**WHAT NEEDS TO BE DONE:**
From the passage on sanctions over Russia's referendums in Ukraine, reproduce word for word the stretch that begins at "In the final" and ends at "outside of Russia.".

**SELECTED EXTRACT:**
--------------------

In the final few days of September, the U.S. and global allies issued a number of sanctions and export controls against actors who have supported Russia’s referendums in Ukraine and related attempts to annex four Ukrainian territories. The referendums have been condemned by the Group of 7 (G7) nations, which committed to imposing further economic costs on individuals and entities both inside and outside of Russia.
The latest measures include actions by the Office of Treasury’s Office of Foreign Assets Control (OFAC), the U.S. Department of Commerce’s Bureau of Industry and Security (BIS), the U.S. Department of State, and the United Kingdom (UK) Office of Financial Sanctions Implementation (OFSI), as well as further announcements from the European Union (EU), described in turn below.
Office of Foreign Assets Control
On September 30, OFAC added individuals and entities to the Specially Designated National (SDN) list for their involvement in the annexation of Ukrainian territory. This included 14 persons in Russia’s military-industrial complex, among them two international suppliers, three key leaders of Russia’s financial infrastructure, and immediate family members of some of senior Russian officials, as well as 278 members of Russia’s legislature.

--------------------

**SUPPLIED DATA:**
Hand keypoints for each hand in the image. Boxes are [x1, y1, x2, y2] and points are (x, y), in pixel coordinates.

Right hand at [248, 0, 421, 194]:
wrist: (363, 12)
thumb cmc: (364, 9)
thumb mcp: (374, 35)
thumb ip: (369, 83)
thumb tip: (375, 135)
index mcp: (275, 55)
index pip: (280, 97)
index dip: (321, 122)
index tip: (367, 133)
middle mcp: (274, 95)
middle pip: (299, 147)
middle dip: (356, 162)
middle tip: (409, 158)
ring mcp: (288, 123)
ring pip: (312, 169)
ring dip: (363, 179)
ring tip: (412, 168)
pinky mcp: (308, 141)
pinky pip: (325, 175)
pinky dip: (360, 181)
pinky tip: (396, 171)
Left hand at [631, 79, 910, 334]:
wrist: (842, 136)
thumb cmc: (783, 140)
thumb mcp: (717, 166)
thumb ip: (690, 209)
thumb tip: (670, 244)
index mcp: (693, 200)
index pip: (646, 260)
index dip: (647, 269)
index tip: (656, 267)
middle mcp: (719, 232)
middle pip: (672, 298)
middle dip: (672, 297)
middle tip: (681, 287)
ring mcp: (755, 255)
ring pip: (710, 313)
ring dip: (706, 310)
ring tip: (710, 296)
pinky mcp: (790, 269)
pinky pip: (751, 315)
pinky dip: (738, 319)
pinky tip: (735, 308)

--------------------

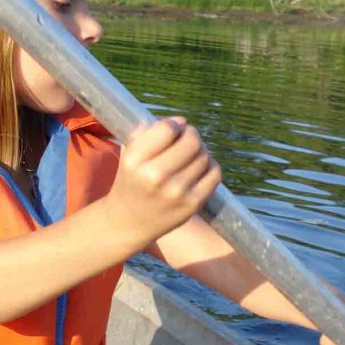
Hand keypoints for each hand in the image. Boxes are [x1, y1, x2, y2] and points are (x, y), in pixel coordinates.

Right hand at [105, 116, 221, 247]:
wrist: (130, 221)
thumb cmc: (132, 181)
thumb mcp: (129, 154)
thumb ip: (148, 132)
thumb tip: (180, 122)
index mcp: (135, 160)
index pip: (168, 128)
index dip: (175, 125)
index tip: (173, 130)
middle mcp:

--------------------

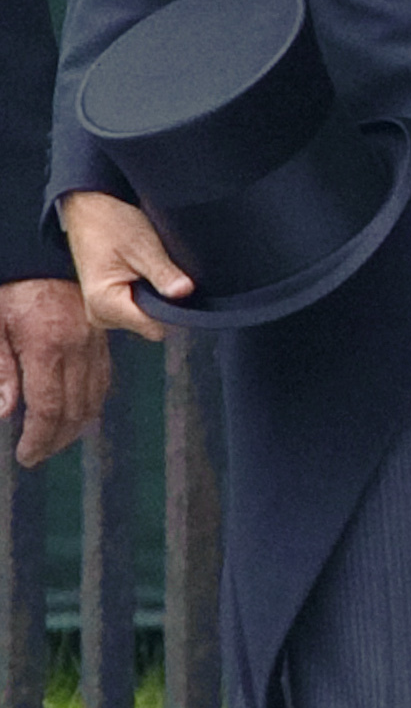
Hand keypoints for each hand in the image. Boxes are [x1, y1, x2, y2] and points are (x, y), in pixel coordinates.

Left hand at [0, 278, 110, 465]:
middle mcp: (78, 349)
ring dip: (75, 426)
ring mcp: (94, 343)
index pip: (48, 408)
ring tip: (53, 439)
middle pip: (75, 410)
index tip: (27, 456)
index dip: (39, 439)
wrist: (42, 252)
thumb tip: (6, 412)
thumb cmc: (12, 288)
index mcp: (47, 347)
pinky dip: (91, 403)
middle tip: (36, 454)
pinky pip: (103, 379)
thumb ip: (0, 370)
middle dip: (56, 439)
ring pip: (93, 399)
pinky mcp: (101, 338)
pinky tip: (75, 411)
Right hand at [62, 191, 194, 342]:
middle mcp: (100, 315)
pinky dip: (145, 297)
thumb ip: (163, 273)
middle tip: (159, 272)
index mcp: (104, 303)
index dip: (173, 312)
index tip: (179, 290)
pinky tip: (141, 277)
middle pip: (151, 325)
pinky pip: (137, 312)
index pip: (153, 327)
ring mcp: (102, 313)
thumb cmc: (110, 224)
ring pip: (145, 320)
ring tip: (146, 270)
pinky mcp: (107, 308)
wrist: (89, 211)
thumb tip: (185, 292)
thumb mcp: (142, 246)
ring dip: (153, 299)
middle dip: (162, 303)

--------------------

**RESULT FOR THIS TASK:**
In the final few days of September, the U.S. and global allies issued a number of sanctions and export controls against actors who have supported Russia’s referendums in Ukraine and related attempts to annex four Ukrainian territories. The referendums have been condemned by the Group of 7 (G7) nations, which committed to imposing further economic costs on individuals and entities both inside and outside of Russia.